When scientists Monday-morning quarterback the lack of public acceptance of any technology, the usual conclusion is that we fumbled the communication. From refrigerators to in vitro fertilization, from antibiotics to biotech, rocky beginnings can be blamed on the fact that nobody bothered to simply talk to concerned people. 

Over the years scientists and science communicators, sociologists and psychologists have kibbutzed about this problem, and clearly we have determined that the right kind of information did not flow through the right channels in the right way.  Communications efforts were confined to big companies talking to farmers, and nobody talking to the public. 

One possible strategy would be to have science students engage in proper, evidence-based discussion.  It would provide solid, publication-backed science-- and do it in social media and newspaper comments sections, the places where these conversations were taking place.

We've discussed this is a dozen different contexts over the years, but there is no way to do it easily (the topics covered are so vast) and who is going to pay for it?  Educators should be compensated for their time. Of course, all funding would be transparent during participation. 

One example of such a spitball session re-emerged online on April 20, 2018.  Gary Ruskin from US Right to Know posted one of my personal communications from 2014 (yes, four years ago) that came from the tens of thousands of emails freely provided to him at significant taxpayer expense. Here's Gary's post and the dud of a smoking gun. 


From his tweet Gary either didn't read the document or is just making up inflammatory information for a cheap political gain.  Read and decide. (full text below)

Gary calls it an initiative to promote GMOs via social media.  If you actually read the document you can see that it is not to "promote GMOs" (a favorite allegation), but rather, it is to help reach out to the public with informed scientific discussion through the conduit they use most-- social media. 

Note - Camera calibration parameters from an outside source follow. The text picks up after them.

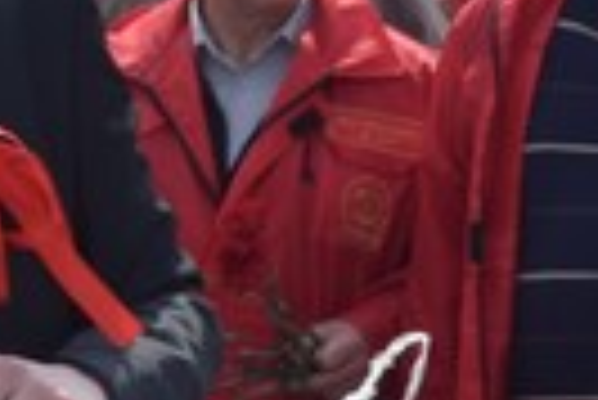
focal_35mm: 635
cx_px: 1214
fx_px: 10557
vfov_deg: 2.2
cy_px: -218
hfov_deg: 3.2
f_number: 9
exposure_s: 1/200
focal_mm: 55
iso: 100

Social media space is dominated with horrible information that does not match the tremendous body of science.  Ruskin, Carey Gilliam, Paul Thacker and the rest of the US-RTK payroll are threatened when real scientific information is disseminated, especially by actual scientists. 

This is why they denounce public education.  An educated public is US-RTK's worst nightmare. 

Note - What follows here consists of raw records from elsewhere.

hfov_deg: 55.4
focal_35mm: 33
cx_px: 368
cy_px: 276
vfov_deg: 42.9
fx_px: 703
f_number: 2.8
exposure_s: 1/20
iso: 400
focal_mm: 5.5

There are several fun parts about this "initiative"
1.  It was clearly described as not "a promotion or sales pitch" for a specific product.
2.  It emphasized evidence-based information exchange.
3.  It would teach students how to be good teachers.
4.  It never even happened. 

Once again this instance shows:
1.  Activists will cherry pick documents from public officials' documents and distort their meaning.
2.  Taxpayers are financing a war against taxpayer-funded scientists.
3.   Public scientists are attempting to create novel and creative ways to reach the public, and educate students in the process.
4.  It is not about a right to know.  It is about funded front groups like US-RTK controlling information flow to only communicate misleading information, not science-based food/farming information of consumer interest. 

The best part of this tweet is the pathetic number of retweets and likes. It really shows the influence of US-RTK.  Nobody cares.

But maybe it is not too late.  Maybe Gary, Carey and the other one (who's name I can never remember) can start working with scientists and changing expectations of food and farming in a positive way.

Don't hold your breath. The organizations that fund them hate scientists, as our information harms their bottom line.  Time has not been kind to US-RTK or their contributors, and going forward they will continue to realize that fighting science and reason is no way to change hearts and minds.